С минуту на стане слышен стукоток деревяшек о чашки. Раздается размеренное чавканье, кашляние, сопение. Едят с жорким аппетитом проголодавшихся работников. Такой аппетит рождается в поле, в лугах, вообще – на свежем воздухе. Варю хвалят не потому, что она дочь председателя. Похвала поварихе не льстивая, честная.

Лошадей тянет к дымку.

Председатель предложил сенокосчикам менять коней через три часа работы. Таким способом можно достичь большей производительности. У Басалаевых даже после трехчасового кошения лошади взмылены, измотаны, запалены. Спины, бока в бичевых исхлестах. Под седелками натертости. На удилах с пеной капли крови. За полторы нормы – двойное начисление трудодней. Басалаевские сенокосилки летают по лугам. Такие вальщики травы и металл до пота доведут. Яков пытался усовестить конюха:

– Не на чертях ведь косишь. Куда гонишь так?! Не знал, что и таким способом колхозу можно вредить.

Ухом не повел Басалаев, сплюнул в траву.

Запрудин подбежал, остановил коней.

– Отхлынь! – взвизгнул Дементий, занося руку с бичом. Резко ударил по лошадиной спине. Хотел снова занести руку, плеть зацепилась за дышло.

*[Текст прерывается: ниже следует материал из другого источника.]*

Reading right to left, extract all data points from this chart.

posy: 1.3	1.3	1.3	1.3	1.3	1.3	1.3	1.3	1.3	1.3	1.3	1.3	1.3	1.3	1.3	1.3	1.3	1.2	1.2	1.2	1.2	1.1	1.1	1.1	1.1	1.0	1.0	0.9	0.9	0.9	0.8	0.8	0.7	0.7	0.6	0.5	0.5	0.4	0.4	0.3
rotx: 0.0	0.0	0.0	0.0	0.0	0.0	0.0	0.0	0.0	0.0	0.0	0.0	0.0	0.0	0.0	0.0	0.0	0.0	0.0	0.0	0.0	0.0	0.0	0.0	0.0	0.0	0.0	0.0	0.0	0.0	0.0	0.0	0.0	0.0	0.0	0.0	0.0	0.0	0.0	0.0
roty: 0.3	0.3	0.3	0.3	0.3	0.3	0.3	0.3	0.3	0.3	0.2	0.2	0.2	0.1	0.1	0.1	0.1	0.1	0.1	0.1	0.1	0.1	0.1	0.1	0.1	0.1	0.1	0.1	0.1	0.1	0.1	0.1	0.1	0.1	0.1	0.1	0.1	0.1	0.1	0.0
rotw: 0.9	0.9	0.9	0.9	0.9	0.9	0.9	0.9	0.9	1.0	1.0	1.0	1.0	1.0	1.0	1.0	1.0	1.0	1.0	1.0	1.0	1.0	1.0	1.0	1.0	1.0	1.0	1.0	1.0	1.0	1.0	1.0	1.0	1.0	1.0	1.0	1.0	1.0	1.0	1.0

Обрадованные остановкой кони подняли головы. Из ноздрей шел горячий пар. Одна струя ударялась в тылицу правой руки Якова, колебала светлые шерстинки.

– Уйди, Запрудин! Уйди от греха! – истерично кричал Басалаев.

– Распрягай! – упорствовал кладовщик. Он потянул за сыромятную супонь, стягивающую клещевину хомута, тот желанно раздался в стороны.

Конюху, разгневанному самоуправством Запрудина, казалось, что дергач сенокосилки переместился в него: ходит ходуном в груди, ворошит сердце. Еле сдержался. Еле пережег гнев. Крепко сжал кнутовище, взмахнул рукой, но она, точно надломленная, повисла вдоль бедра.

Дементий соскочил с седла сенокосилки, хотел отпихнуть мужика-заступника. Увидав расслабленный хомут, ослабил и волю.

– Коси сам… твою мать!.. Еще секунда – и окропил бы тебя…

– Откуда в тебе столько зла? Если не по чину конюшня – оставь ее. Колхоз оставь. Без тебя его создали. Без тебя поднимем.

– Поднимала нашелся! Раненько тебя органы выпустили. Выкрутился.

– С тобой расчет впереди. За все ответишь: за подлость, за клевету… Тебя опасно на войну брать – за табачную понюшку Родину продашь.